Dans un coup de
tonnerre qui secoue la République Démocratique du Congo, le ministre de la
Justice, Constant Mutamba, a fait une entrée fracassante à la prison centrale
de Makala à Kinshasa, où une tentative d’évasion a dégénéré en un carnage
atroce, tuant 129 détenus dans la nuit du 1er au 2 septembre. De retour d'une
mission au centre du pays, Mutamba, visiblement furieux, n’a pas mâché ses mots
: « Je viens d'atterrir et, croyez-moi, je règlerai cette affaire en deux
semaines. J'ai alerté à maintes reprises, mais tout le monde s'est ligué contre
moi. Voilà le résultat ! C'est un sabotage des actions du Chef de l'État, et
cela ne passera pas inaperçu. Chaque semaine, les magistrats envoient des
détenus ici sans tenir compte de la capacité de la prison. »
Mutamba a
vivement rejeté la thèse officielle d’une évasion, qualifiant les événements de
« sabotage », et accusant directement les magistrats d’être à l’origine du
problème. « Vous venez ici et vous faites sortir les gens clandestinement.
C'est un acte de sabotage, ce n'est pas une évasion. » Selon lui, les
magistrats ont systématiquement ignoré ses efforts pour désengorger la prison
en envoyant un nombre excessif de détenus, exacerbant ainsi la crise. « Toutes
les fois où j'ai désengorgé, ils ont envoyé le double. Depuis que j'ai
commencé, combien de détenus ont été envoyés ici après le désengorgement ?
C'est là où on saura d'où est parti cet acte de sabotage. On va sérieusement
sanctionner. »
Le chaos à
Makala semble désormais sous contrôle après trois jours de turbulences. La
Première ministre Judith Suminwa s’est rendue sur place pour évaluer les dégâts
et superviser la reprise des activités pénitentiaires. Les autorités ont fixé
un objectif ambitieux : réduire de moitié la population carcérale de Makala,
une prison initialement conçue pour 1 500 personnes mais qui en abrite
actuellement près de 15 000.
En parallèle, le
Conseil supérieur de la magistrature (CSM) a exhorté les magistrats à
poursuivre leurs fonctions malgré les récentes directives du ministère de la
Justice, qui ont restreint les transferts de détenus vers Makala et la prison
militaire de Ndolo.

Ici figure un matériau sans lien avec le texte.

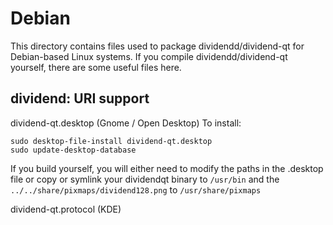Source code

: 
Debian
====================
This directory contains files used to package dividendd/dividend-qt
for Debian-based Linux systems. If you compile dividendd/dividend-qt yourself, there are some useful files here.

## dividend: URI support ##


dividend-qt.desktop  (Gnome / Open Desktop)
To install:

	sudo desktop-file-install dividend-qt.desktop
	sudo update-desktop-database

If you build yourself, you will either need to modify the paths in
the .desktop file or copy or symlink your dividendqt binary to `/usr/bin`
and the `../../share/pixmaps/dividend128.png` to `/usr/share/pixmaps`

dividend-qt.protocol (KDE)

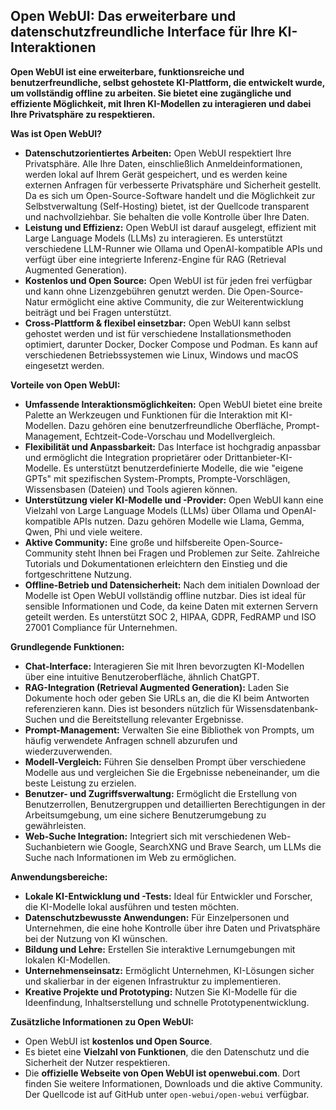 ## Open WebUI: Das erweiterbare und datenschutzfreundliche Interface für Ihre KI-Interaktionen

**Open WebUI ist eine erweiterbare, funktionsreiche und benutzerfreundliche, selbst gehostete KI-Plattform, die entwickelt wurde, um vollständig offline zu arbeiten. Sie bietet eine zugängliche und effiziente Möglichkeit, mit Ihren KI-Modellen zu interagieren und dabei Ihre Privatsphäre zu respektieren.**

**Was ist Open WebUI?**

* **Datenschutzorientiertes Arbeiten:** Open WebUI respektiert Ihre Privatsphäre. Alle Ihre Daten, einschließlich Anmeldeinformationen, werden lokal auf Ihrem Gerät gespeichert, und es werden keine externen Anfragen für verbesserte Privatsphäre und Sicherheit gestellt. Da es sich um Open-Source-Software handelt und die Möglichkeit zur Selbstverwaltung (Self-Hosting) bietet, ist der Quellcode transparent und nachvollziehbar. Sie behalten die volle Kontrolle über Ihre Daten.
* **Leistung und Effizienz:** Open WebUI ist darauf ausgelegt, effizient mit Large Language Models (LLMs) zu interagieren. Es unterstützt verschiedene LLM-Runner wie Ollama und OpenAI-kompatible APIs und verfügt über eine integrierte Inferenz-Engine für RAG (Retrieval Augmented Generation).
* **Kostenlos und Open Source:** Open WebUI ist für jeden frei verfügbar und kann ohne Lizenzgebühren genutzt werden. Die Open-Source-Natur ermöglicht eine aktive Community, die zur Weiterentwicklung beiträgt und bei Fragen unterstützt.
* **Cross-Plattform & flexibel einsetzbar:** Open WebUI kann selbst gehostet werden und ist für verschiedene Installationsmethoden optimiert, darunter Docker, Docker Compose und Podman. Es kann auf verschiedenen Betriebssystemen wie Linux, Windows und macOS eingesetzt werden.

**Vorteile von Open WebUI:**

* **Umfassende Interaktionsmöglichkeiten:** Open WebUI bietet eine breite Palette an Werkzeugen und Funktionen für die Interaktion mit KI-Modellen. Dazu gehören eine benutzerfreundliche Oberfläche, Prompt-Management, Echtzeit-Code-Vorschau und Modellvergleich.
* **Flexibilität und Anpassbarkeit:** Das Interface ist hochgradig anpassbar und ermöglicht die Integration proprietärer oder Drittanbieter-KI-Modelle. Es unterstützt benutzerdefinierte Modelle, die wie "eigene GPTs" mit spezifischen System-Prompts, Prompte-Vorschlägen, Wissensbasen (Dateien) und Tools agieren können.
* **Unterstützung vieler KI-Modelle und -Provider:** Open WebUI kann eine Vielzahl von Large Language Models (LLMs) über Ollama und OpenAI-kompatible APIs nutzen. Dazu gehören Modelle wie Llama, Gemma, Qwen, Phi und viele weitere.
* **Aktive Community:** Eine große und hilfsbereite Open-Source-Community steht Ihnen bei Fragen und Problemen zur Seite. Zahlreiche Tutorials und Dokumentationen erleichtern den Einstieg und die fortgeschrittene Nutzung.
* **Offline-Betrieb und Datensicherheit:** Nach dem initialen Download der Modelle ist Open WebUI vollständig offline nutzbar. Dies ist ideal für sensible Informationen und Code, da keine Daten mit externen Servern geteilt werden. Es unterstützt SOC 2, HIPAA, GDPR, FedRAMP und ISO 27001 Compliance für Unternehmen.

**Grundlegende Funktionen:**

* **Chat-Interface:** Interagieren Sie mit Ihren bevorzugten KI-Modellen über eine intuitive Benutzeroberfläche, ähnlich ChatGPT.
* **RAG-Integration (Retrieval Augmented Generation):** Laden Sie Dokumente hoch oder geben Sie URLs an, die die KI beim Antworten referenzieren kann. Dies ist besonders nützlich für Wissensdatenbank-Suchen und die Bereitstellung relevanter Ergebnisse.
* **Prompt-Management:** Verwalten Sie eine Bibliothek von Prompts, um häufig verwendete Anfragen schnell abzurufen und wiederzuverwenden.
* **Modell-Vergleich:** Führen Sie denselben Prompt über verschiedene Modelle aus und vergleichen Sie die Ergebnisse nebeneinander, um die beste Leistung zu erzielen.
* **Benutzer- und Zugriffsverwaltung:** Ermöglicht die Erstellung von Benutzerrollen, Benutzergruppen und detaillierten Berechtigungen in der Arbeitsumgebung, um eine sichere Benutzerumgebung zu gewährleisten.
* **Web-Suche Integration:** Integriert sich mit verschiedenen Web-Suchanbietern wie Google, SearchXNG und Brave Search, um LLMs die Suche nach Informationen im Web zu ermöglichen.

**Anwendungsbereiche:**

* **Lokale KI-Entwicklung und -Tests:** Ideal für Entwickler und Forscher, die KI-Modelle lokal ausführen und testen möchten.
* **Datenschutzbewusste Anwendungen:** Für Einzelpersonen und Unternehmen, die eine hohe Kontrolle über ihre Daten und Privatsphäre bei der Nutzung von KI wünschen.
* **Bildung und Lehre:** Erstellen Sie interaktive Lernumgebungen mit lokalen KI-Modellen.
* **Unternehmenseinsatz:** Ermöglicht Unternehmen, KI-Lösungen sicher und skalierbar in der eigenen Infrastruktur zu implementieren.
* **Kreative Projekte und Prototyping:** Nutzen Sie KI-Modelle für die Ideenfindung, Inhaltserstellung und schnelle Prototypenentwicklung.

**Zusätzliche Informationen zu Open WebUI:**

* Open WebUI ist **kostenlos und Open Source**.
* Es bietet eine **Vielzahl von Funktionen**, die den Datenschutz und die Sicherheit der Nutzer respektieren.
* Die **offizielle Webseite von Open WebUI ist openwebui.com**. Dort finden Sie weitere Informationen, Downloads und die aktive Community. Der Quellcode ist auf GitHub unter `open-webui/open-webui` verfügbar.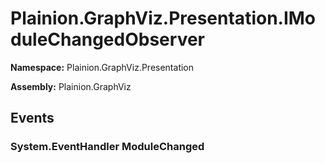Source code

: 
# Plainion.GraphViz.Presentation.IModuleChangedObserver

**Namespace:** Plainion.GraphViz.Presentation

**Assembly:** Plainion.GraphViz


## Events

### System.EventHandler ModuleChanged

Le CSM a vivement réagi aux propositions du Vice-ministre
de la Justice, mettant en évidence les tensions croissantes au sein du système
judiciaire.
Le Dr. Marcelin Ndombele, spécialiste en droit pénal, offre une perspective critique : « La réaction du ministre Mutamba, bien que compréhensible dans le contexte de cette tragédie, risque de détourner l'attention des véritables enjeux. Le problème n’est pas seulement la gestion de la prison, mais un système judiciaire globalement défaillant. Le sabotage dont parle Mutamba est symptomatique d’une crise plus profonde dans le traitement des détenus et la gestion des établissements pénitentiaires. »
De son côté, le Professeur Marie-Claire Ndebele, expert en gestion des crises, insiste sur la complexité de la situation : « La situation à Makala est tragique, mais il est crucial de ne pas attribuer toute la responsabilité à une seule partie. Le désengorgement des prisons est un processus complexe qui nécessite une approche coordonnée entre différents acteurs. Les accusations de sabotage doivent être examinées dans le contexte plus large des défis de gestion carcérale. Une réforme structurelle est essentielle pour éviter de futures tragédies. »
Ce drame à Makala révèle non seulement les failles du système pénitentiaire congolais, mais aussi les fractures profondes au sein du gouvernement. Les accusations mutuelles et les tensions croissantes ne doivent pas masquer l’urgence d’une réforme systémique. La RDC doit impérativement prendre des mesures décisives pour rétablir l’ordre et la justice dans ses établissements pénitentiaires, afin d’éviter que de telles tragédies ne se reproduisent. La prise en charge de cette crise doit être globale et orientée vers des solutions durables pour restaurer la confiance et la sécurité.